Rothberg sees CPA and CPC as intimately woven together, which makes it difficult for SMB employers to wrap their head around the importance and value of both.

“If you talk to an employer, and you say, ‘Would you prefer to pay per click or per application?’ Virtually every employer, correctly so, is going to say, ‘I’d rather pay per application.’

“Then you say to that employer, ‘Okay. But you’re only converting one out of 1,000 clicks into applications, and your competitor for the same talent is converting 100 of the 1,000 into applications, are you willing to pay 100 times what your competitor is for that same candidate traffic?’ And the employer would probably say that would be terrible. That would be so unfair.”

Yet conversion has more to do with the employer brand, the way a job description is written, the benefits and pay and other factors than it does with the site where the click originated, said Rothberg.

Those are matters beyond the control of either a recruitment marketplace or a programmatic agency. Still, some career sites do a better job of providing clicks that convert to applications than others, he said. And those sites get a higher percentage of the click price than others.

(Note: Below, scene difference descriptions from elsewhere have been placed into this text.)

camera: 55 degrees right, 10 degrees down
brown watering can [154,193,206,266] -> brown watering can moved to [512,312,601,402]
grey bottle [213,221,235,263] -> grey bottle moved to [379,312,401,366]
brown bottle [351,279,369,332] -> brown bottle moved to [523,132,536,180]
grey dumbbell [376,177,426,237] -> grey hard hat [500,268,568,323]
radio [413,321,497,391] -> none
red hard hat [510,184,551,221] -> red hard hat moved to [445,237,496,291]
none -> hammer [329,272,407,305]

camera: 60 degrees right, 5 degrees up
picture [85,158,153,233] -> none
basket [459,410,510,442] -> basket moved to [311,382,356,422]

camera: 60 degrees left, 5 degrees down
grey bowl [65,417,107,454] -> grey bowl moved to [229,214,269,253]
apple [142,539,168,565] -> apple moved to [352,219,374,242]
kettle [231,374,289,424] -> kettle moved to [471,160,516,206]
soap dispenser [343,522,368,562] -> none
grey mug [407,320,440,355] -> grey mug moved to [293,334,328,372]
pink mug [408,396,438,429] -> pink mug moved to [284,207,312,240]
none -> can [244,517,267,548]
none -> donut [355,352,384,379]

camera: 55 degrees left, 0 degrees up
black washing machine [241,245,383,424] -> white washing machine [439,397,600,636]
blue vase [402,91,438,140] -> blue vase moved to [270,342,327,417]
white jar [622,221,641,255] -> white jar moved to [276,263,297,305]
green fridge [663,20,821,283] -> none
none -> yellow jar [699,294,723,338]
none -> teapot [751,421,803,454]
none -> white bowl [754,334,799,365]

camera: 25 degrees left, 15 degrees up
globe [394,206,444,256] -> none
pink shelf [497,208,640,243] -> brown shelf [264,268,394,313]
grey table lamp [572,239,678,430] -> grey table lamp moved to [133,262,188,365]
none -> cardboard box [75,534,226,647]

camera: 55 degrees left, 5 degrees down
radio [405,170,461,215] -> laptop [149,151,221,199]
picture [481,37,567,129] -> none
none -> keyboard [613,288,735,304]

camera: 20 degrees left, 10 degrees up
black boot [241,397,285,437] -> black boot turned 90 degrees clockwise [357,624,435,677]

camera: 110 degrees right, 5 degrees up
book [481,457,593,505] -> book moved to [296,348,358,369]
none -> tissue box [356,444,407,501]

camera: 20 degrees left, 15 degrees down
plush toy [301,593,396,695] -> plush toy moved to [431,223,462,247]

CPC and CPA models have both proven effective as pricing models. Indeed is a multi-billion-dollar company purely on offering a pay-per-click service. CPQA is the next step in the evolution of recruitment marketing.

As PandoLogic’s Baker told us, “It’s our job at the top of the funnel to drive as much data as we possibly can to influence better conversion, better decisions, better outcomes down funnel. So the further you go down the funnel, to engage candidates, to do the natural language processing on the job description, to build that data model to compare it to what’s in a resume, to compare it to the candidate data you’ve collected, the more likely you’re going to influence the outcome for the recruiter, the hiring manager.

“That’s adding value,” he said. “It’s not just passing a click and hope that that click converts. There’s no value added to that.”